Your task:
Transcribe everything in the records exactly. Skip the images.

------------------------------------

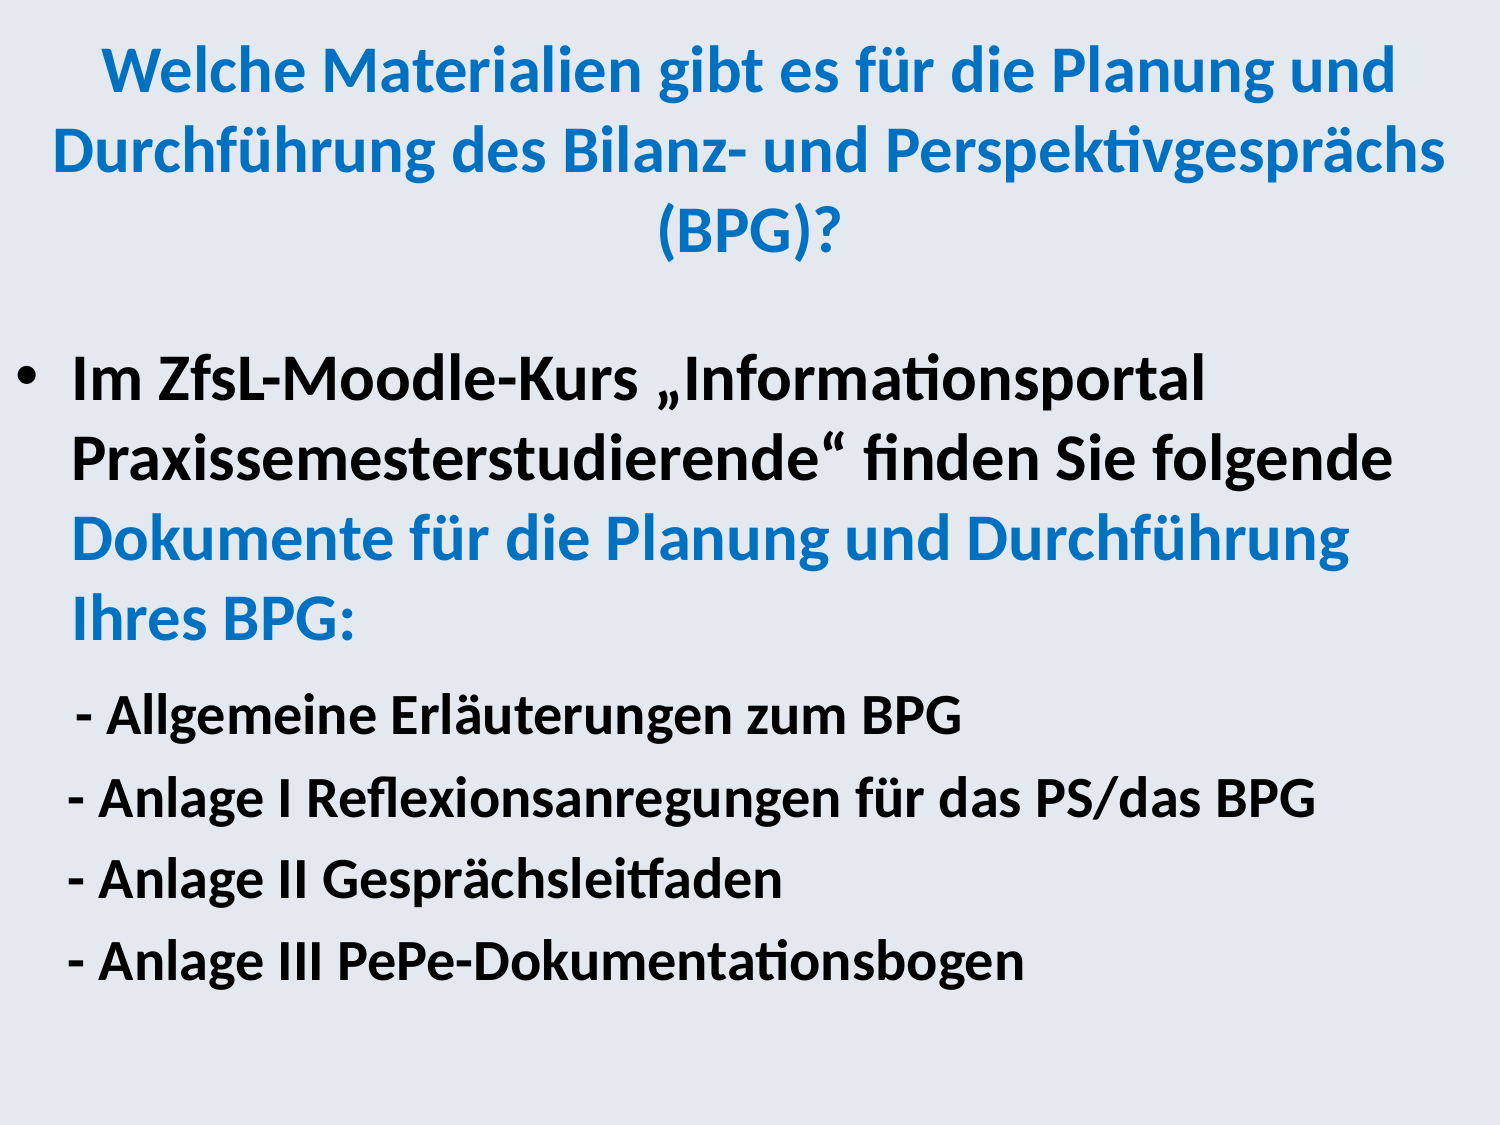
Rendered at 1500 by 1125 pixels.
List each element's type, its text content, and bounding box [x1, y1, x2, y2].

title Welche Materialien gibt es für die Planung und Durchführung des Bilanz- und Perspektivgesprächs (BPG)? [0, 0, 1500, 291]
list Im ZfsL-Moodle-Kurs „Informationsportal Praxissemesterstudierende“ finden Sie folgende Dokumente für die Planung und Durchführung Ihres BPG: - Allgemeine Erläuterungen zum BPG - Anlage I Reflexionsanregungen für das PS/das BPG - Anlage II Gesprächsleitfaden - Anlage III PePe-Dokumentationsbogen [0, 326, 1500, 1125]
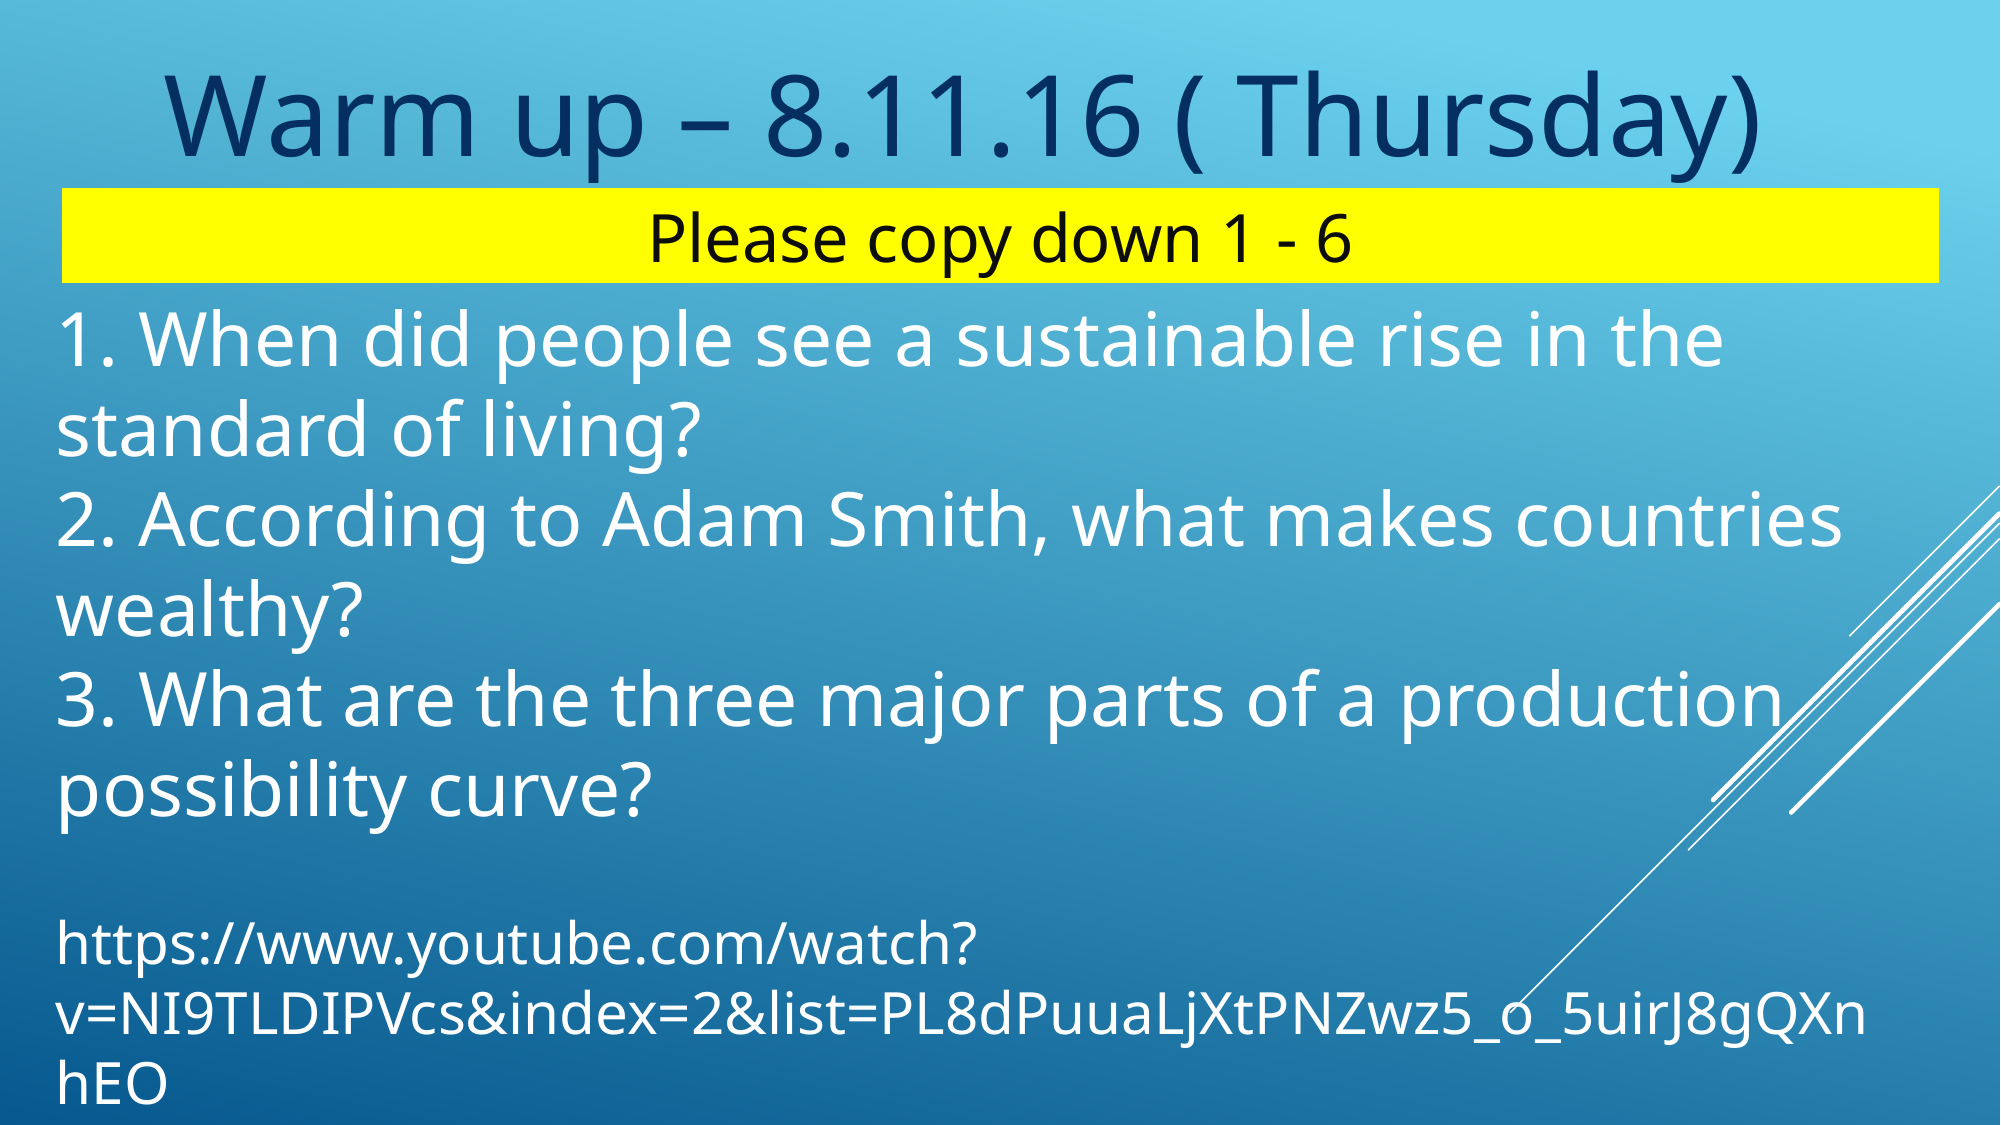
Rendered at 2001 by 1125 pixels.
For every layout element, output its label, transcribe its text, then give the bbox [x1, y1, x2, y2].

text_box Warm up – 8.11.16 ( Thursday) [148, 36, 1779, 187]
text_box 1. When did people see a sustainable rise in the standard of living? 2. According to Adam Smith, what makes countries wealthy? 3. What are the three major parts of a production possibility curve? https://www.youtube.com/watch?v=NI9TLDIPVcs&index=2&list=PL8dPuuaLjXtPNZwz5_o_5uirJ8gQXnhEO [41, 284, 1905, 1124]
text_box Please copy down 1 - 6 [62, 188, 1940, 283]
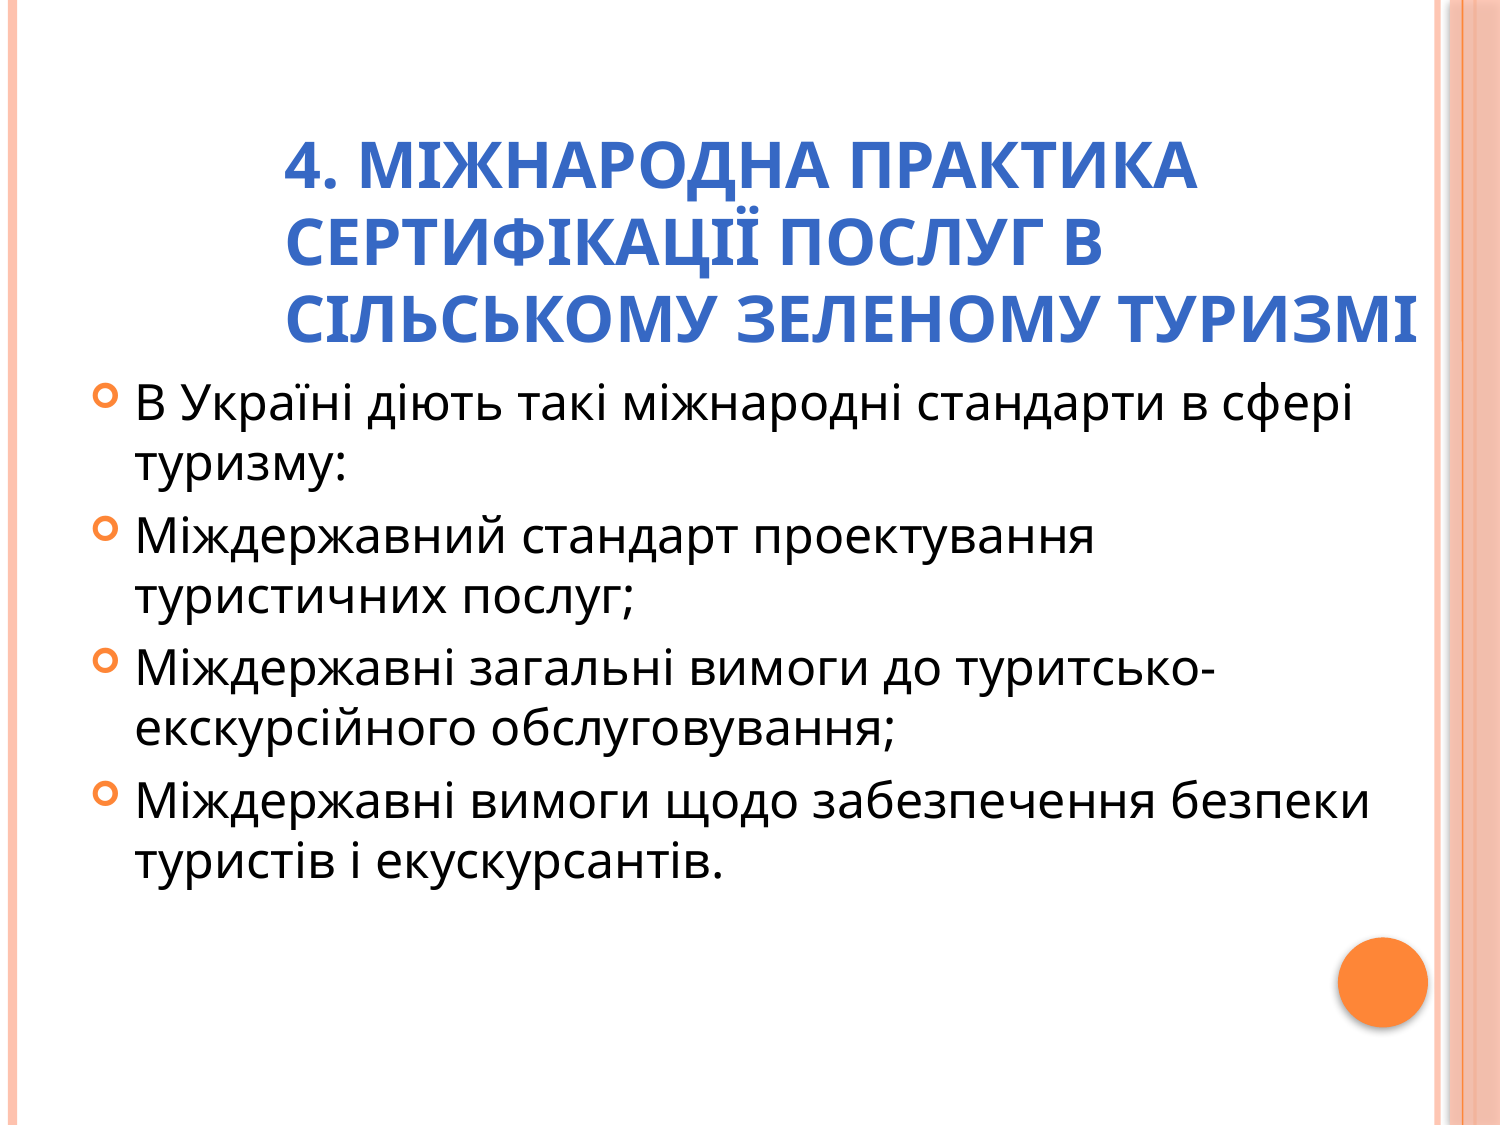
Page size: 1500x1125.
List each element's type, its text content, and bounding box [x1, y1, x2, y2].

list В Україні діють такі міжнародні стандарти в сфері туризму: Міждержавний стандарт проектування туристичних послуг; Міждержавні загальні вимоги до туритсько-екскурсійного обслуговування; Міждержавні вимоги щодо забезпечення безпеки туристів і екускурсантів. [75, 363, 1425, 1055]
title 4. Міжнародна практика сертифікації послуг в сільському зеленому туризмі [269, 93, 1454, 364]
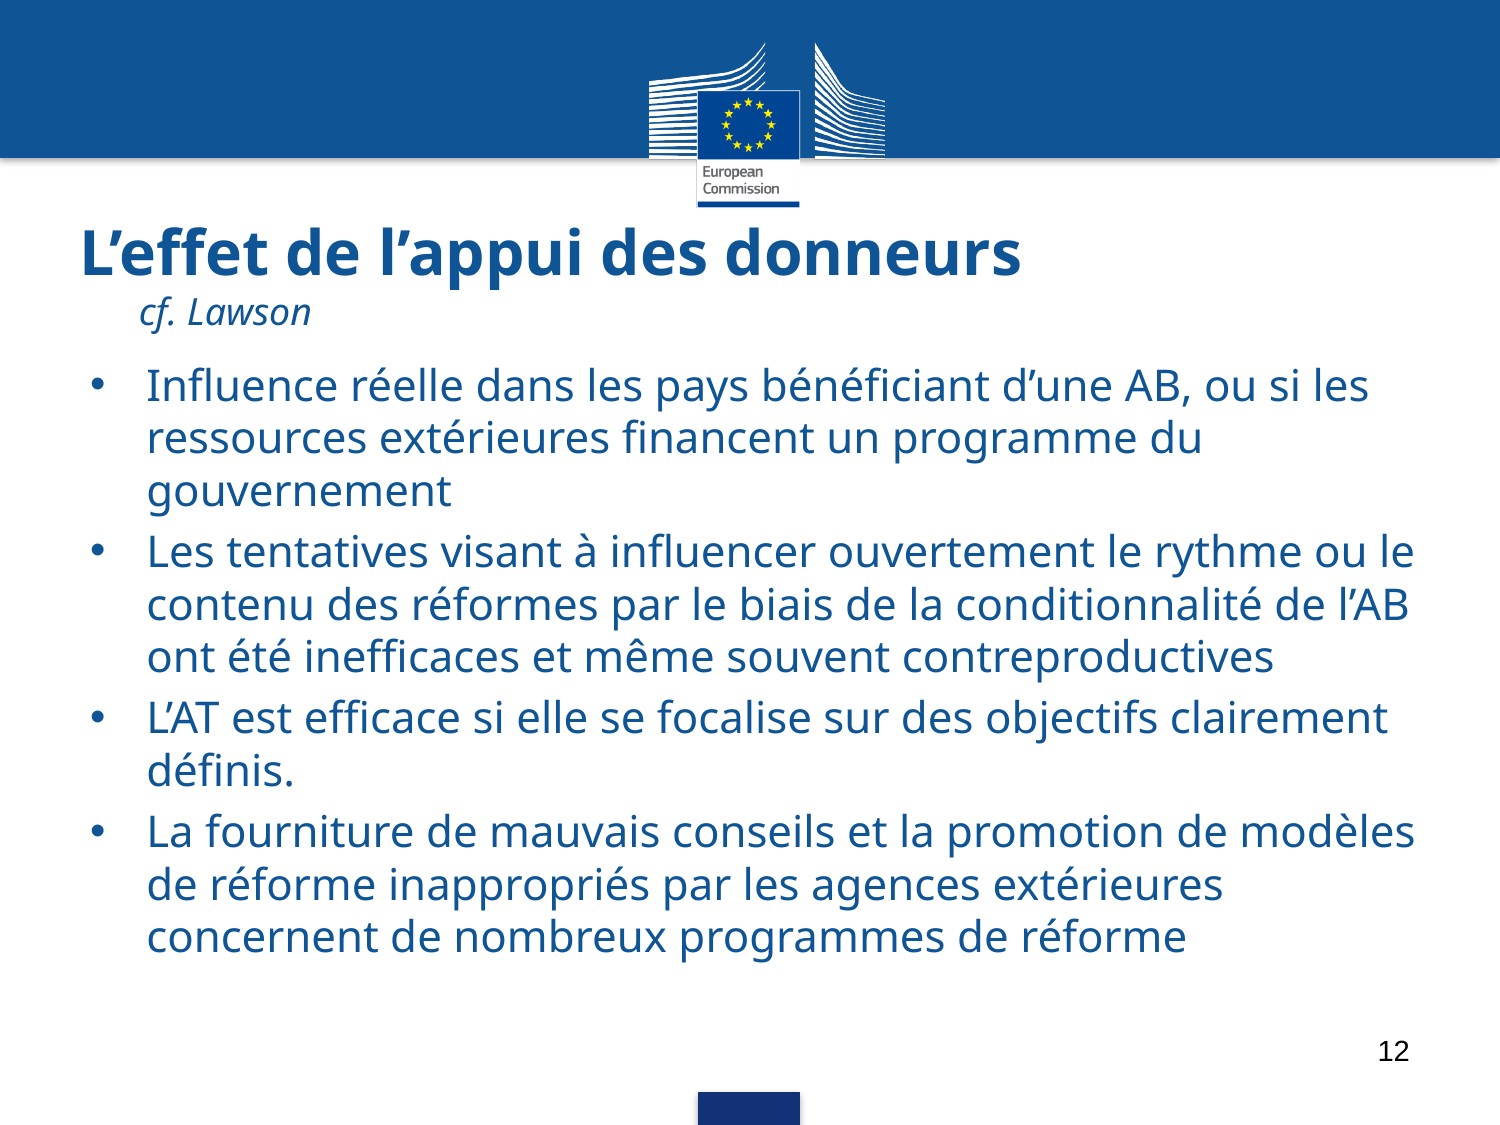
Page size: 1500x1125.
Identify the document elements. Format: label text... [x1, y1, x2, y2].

------------------------------------

Answer to the exercise:
Rendered at 1500 by 1125 pixels.
List each element's type, its text content, and bounding box [x1, y1, x2, y2].

title Welche Materialien gibt es für die Planung und Durchführung des Bilanz- und Perspektivgesprächs (BPG)? [0, 0, 1500, 291]
list Im ZfsL-Moodle-Kurs „Informationsportal Praxissemesterstudierende“ finden Sie folgende Dokumente für die Planung und Durchführung Ihres BPG: - Allgemeine Erläuterungen zum BPG - Anlage I Reflexionsanregungen für das PS/das BPG - Anlage II Gesprächsleitfaden - Anlage III PePe-Dokumentationsbogen [0, 326, 1500, 1125]
Rendered at 2001 by 1125 pixels.
For every layout element, output its label, transcribe its text, then give the bbox [x1, y1, x2, y2].

text_box Warm up – 8.11.16 ( Thursday) [148, 36, 1779, 187]
text_box 1. When did people see a sustainable rise in the standard of living? 2. According to Adam Smith, what makes countries wealthy? 3. What are the three major parts of a production possibility curve? https://www.youtube.com/watch?v=NI9TLDIPVcs&index=2&list=PL8dPuuaLjXtPNZwz5_o_5uirJ8gQXnhEO [41, 284, 1905, 1124]
text_box Please copy down 1 - 6 [62, 188, 1940, 283]
Page size: 1500x1125.
List each element's type, its text content, and bounding box [x1, y1, x2, y2].

list В Україні діють такі міжнародні стандарти в сфері туризму: Міждержавний стандарт проектування туристичних послуг; Міждержавні загальні вимоги до туритсько-екскурсійного обслуговування; Міждержавні вимоги щодо забезпечення безпеки туристів і екускурсантів. [75, 363, 1425, 1055]
title 4. Міжнародна практика сертифікації послуг в сільському зеленому туризмі [269, 93, 1454, 364]
Page size: 1500x1125.
Identify the document elements. Format: label text... [x1, y1, x2, y2].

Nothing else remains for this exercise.